On Fri, Jan 21, 2022 at 09:30:19PM -0800, Paul E. McKenney wrote:
> On Fri, Jan 21, 2022 at 01:33:46PM -0500, Brian Foster wrote:
> > On Fri, Jan 21, 2022 at 09:26:03AM -0800, Darrick J. Wong wrote:
> > > On Fri, Jan 21, 2022 at 09:24:54AM -0500, Brian Foster wrote:
> > > > The XFS inode allocation algorithm aggressively reuses recently
> > > > freed inodes. This is historical behavior that has been in place for
> > > > quite some time, since XFS was imported to mainline Linux. Once the
> > > > VFS adopted RCUwalk path lookups (also some time ago), this behavior
> > > > became slightly incompatible because the inode recycle path doesn't
> > > > isolate concurrent access to the inode from the VFS.
> > > > 
> > > > This has recently manifested as problems in the VFS when XFS happens
> > > > to change the type or properties of a recently unlinked inode while
> > > > still involved in an RCU lookup. For example, if the VFS refers to a
> > > > previous incarnation of a symlink inode, obtains the ->get_link()
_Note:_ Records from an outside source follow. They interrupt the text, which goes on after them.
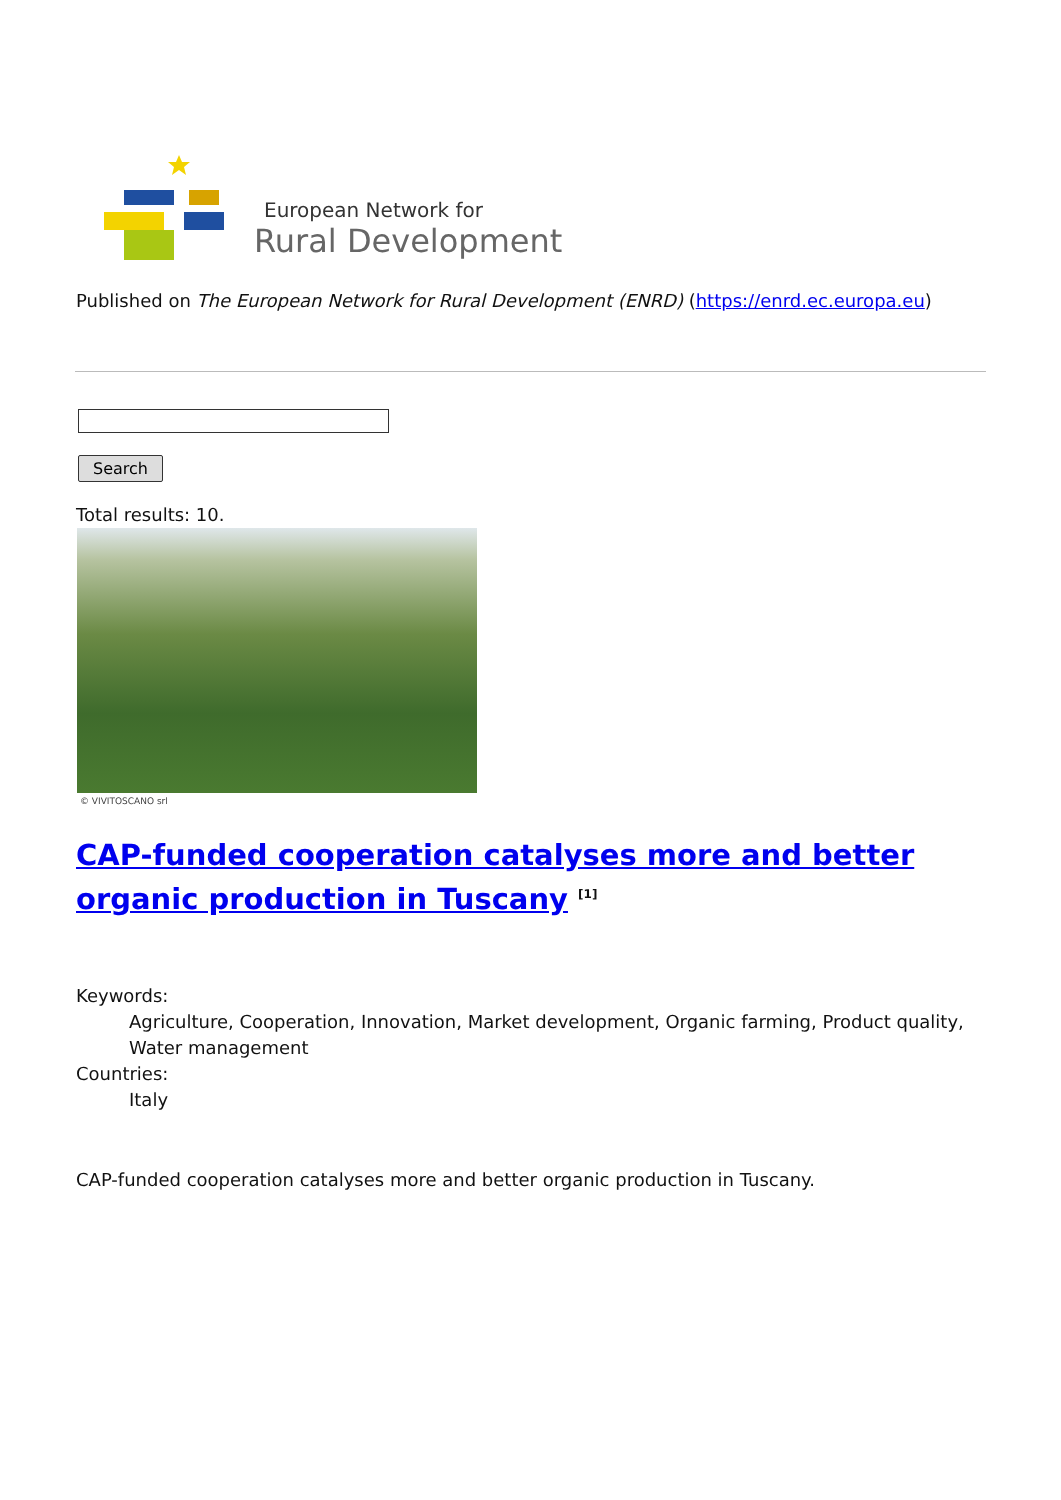European Network for
Rural Development
Published on The European Network for Rural Development (ENRD) (https://enrd.ec.europa.eu)
Search
Total results: 10.
© VIVITOSCANO srl
CAP-funded cooperation catalyses more and better organic production in Tuscany <sup>[1]</sup>
Keywords:
Agriculture, Cooperation, Innovation, Market development, Organic farming, Product quality, Water management
Countries:
Italy
CAP-funded cooperation catalyses more and better organic production in Tuscany.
> > > > callback from inode_operations, and the latter happens to change to
> > > > a non-symlink type via a recycle event, the ->get_link() callback
> > > > pointer is reset to NULL and the lookup results in a crash.
> > > 
> > > Hmm, so I guess what you're saying is that if the memory buffer
> > > allocation in ->get_link is slow enough, some other thread can free the
> > > inode, drop it, reallocate it, and reinstantiate it (not as a symlink
> > > this time) all before ->get_link's memory allocation call returns, after
> > > which Bad Things Happen(tm)?
> > > 
> > > Can the lookup thread end up with the wrong inode->i_ops too?
> > > 
> > 
> > We really don't need to even get into the XFS symlink code to reason
> > about the fundamental form of this issue. Consider that an RCU walk
> > starts, locates a symlink inode, meanwhile XFS recycles that inode into
> > something completely different, then the VFS loads and calls
> > ->get_link() (which is now NULL) on said inode and explodes. So the
> > presumption is that the VFS uses RCU protection to rely on some form of
> > stability of the inode (i.e., that the inode memory isn't freed,
> > callback vectors don't change, etc.).
> > 
> > Validity of the symlink content is a variant of that class of problem,
> > likely already addressed by the recent inline symlink change, but that
> > doesn't address the broader issue.
> > 
> > > > To avoid this class of problem, isolate in-core inodes for recycling
> > > > with an RCU grace period. This is the same level of protection the
> > > > VFS expects for inactivated inodes that are never reused, and so
> > > > guarantees no further concurrent access before the type or
> > > > properties of the inode change. We don't want an unconditional
> > > > synchronize_rcu() event here because that would result in a
> > > > significant performance impact to mixed inode allocation workloads.
> > > > 
> > > > Fortunately, we can take advantage of the recently added deferred
> > > > inactivation mechanism to mitigate the need for an RCU wait in most
> > > > cases. Deferred inactivation queues and batches the on-disk freeing
> > > > of recently destroyed inodes, and so significantly increases the
> > > > likelihood that a grace period has elapsed by the time an inode is
> > > > freed and observable by the allocation code as a reuse candidate.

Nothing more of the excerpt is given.